À lire aussi L’explosion des «bipeurs» du Hezbollah survient en pleine montée des tensions avec Israël Cité par la BBC, un ancien expert en munitions de l’armée britannique a déclaré sous couvert d’anonymat que 10 à 20 grammes d’explosif de qualité militaire pourraient avoir été cachés à l’intérieur d’un faux composant électronique, glissé dans chaque bipeur. L’engin explosif aurait ensuite été armé par un signal sous la forme d’un «message textuel alphanumérique» (terme qui recouvre les caractères de l’alphabet latin et les chiffres arabes). L’explosif ainsi armé aurait ensuite été déclenché automatiquement dès l’utilisation de l’appareil par son utilisateur. Cette hypothèse semble d’ailleurs corroborer par plusieurs vidéos qui montrent que, quelques secondes avant les explosions qui semblent s’être produites simultanément à 15h30, les membres du Hezbollah ont pris leurs bipeurs dans leur poche, comme s’ils avaient reçu un message.

Le processus de fabrication infiltré par le Mossad «D’après les enregistrements vidéo (…), un petit explosif de type plastic a certainement été dissimulé à côté de la batterie (des bipeurs) pour un déclenchement à distance via l’envoi d’un message», estime sur le réseau social X Charles Lister, expert au Middle East Institute (MEI). Ce qui signifie pour lui que le Mossad (service secret extérieur israélien, en charge des opérations spéciales, ndlr) a sans doute «infiltré le processus de production et ajouté dans les bipeurs un composant explosif et un détonateur activable à distance, sans éveiller les soupçons», renchérit l’analyste militaire Elijah Magnier, basé à Bruxelles, décrivant «une faille de sécurité majeure dans les protocoles du Hezbollah». «Soit en se faisant passer pour un fournisseur, soit en injectant les équipements trafiqués directement dans la chaîne logistique du Hezbollah via ses points de vulnérabilité (camions de transport, navires marchands), ils ont réussi à répandre les bipeurs au sein de l’organisation», estime quant à lui Mike DiMino, expert en sécurité et ancien analyste de la CIA.
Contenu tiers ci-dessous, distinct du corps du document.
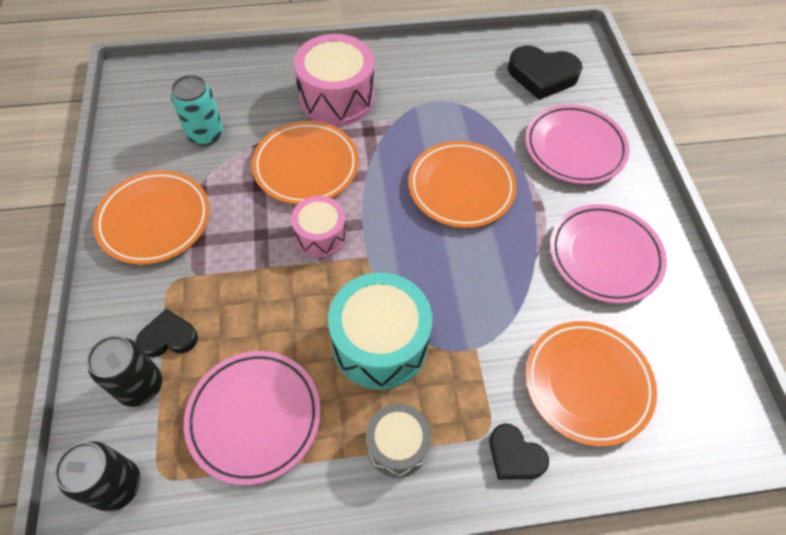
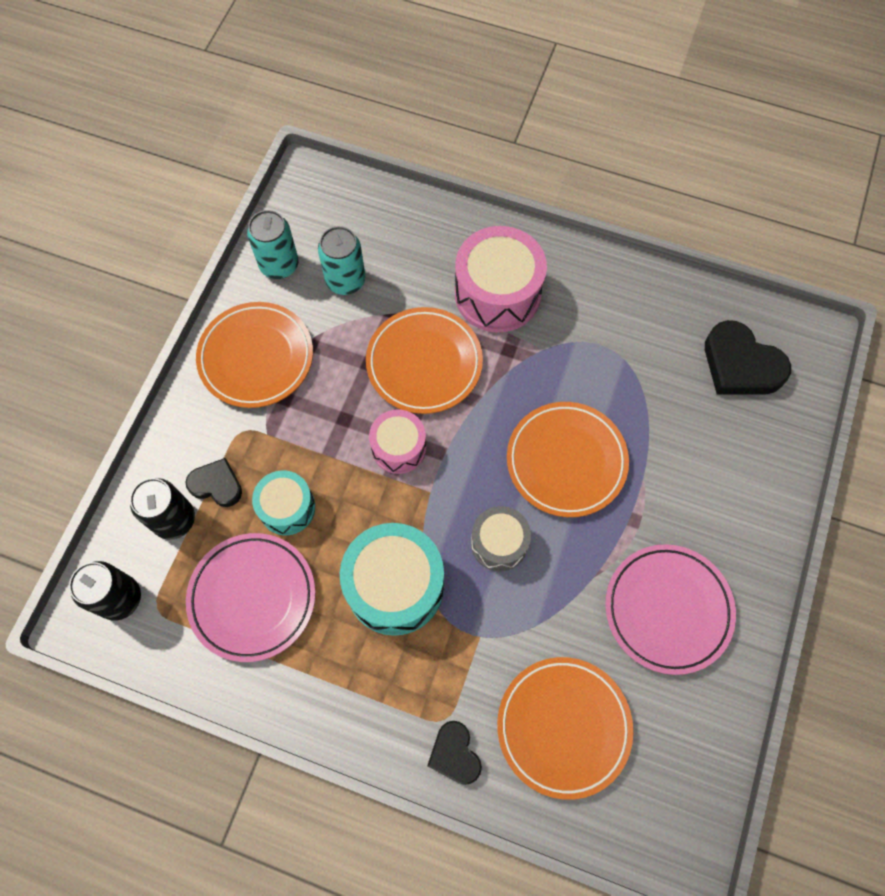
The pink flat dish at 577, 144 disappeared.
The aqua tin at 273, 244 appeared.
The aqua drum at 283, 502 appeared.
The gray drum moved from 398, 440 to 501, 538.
Autre hypothèse, selon Riad Kahwaji, analyste sécurité basé à Dubaï, «Israël contrôle une grande partie des industries électroniques dans le monde et, sans aucun doute, l’une des usines qu’il possède a fabriqué et expédié ces engins explosifs qui ont explosé aujourd’hui». Les bipeurs, une alternative rustique aux téléphones portables Le Washington Post, citant des experts, évoque lui aussi l’hypothèse d’un «sabotage des appareils avant leurs livraisons». Au quotidien américain, Emily Harding, directrice adjointe du programme de sécurité internationale du Centre d’études stratégiques et internationales, a confié que, malgré les nombreuses zones d’ombre, il est probable qu’Israël soit parvenu à infiltrer la chaîne d’approvisionnement que le Hezbollah utilise pour ses téléavertisseurs. Bien qu’une cyberattaque soit possible, elle est peu probable étant donné la nature «extrêmement low-tech» des bipeurs, a-t-elle ajouté. L’attaque « souligne à quel point Israël a infiltré le réseau de communication du Hezbollah », d’après la chercheur Lina Khatib, du think tank britannique Chatham House, citée par la même BBC. « De nombreux membres du Hezbollah ont commencé à utiliser des bipeurs après que les téléphones portables appartenant à certains de leurs membres ont été compromis par un piratage israélien», précise-t-elle. Déjà en 1996, le Shin Bet, l’une des agences de renseignement israélienne, a assassiné un fabricant de bombes du Hamas avec un explosif placé dans son téléphone.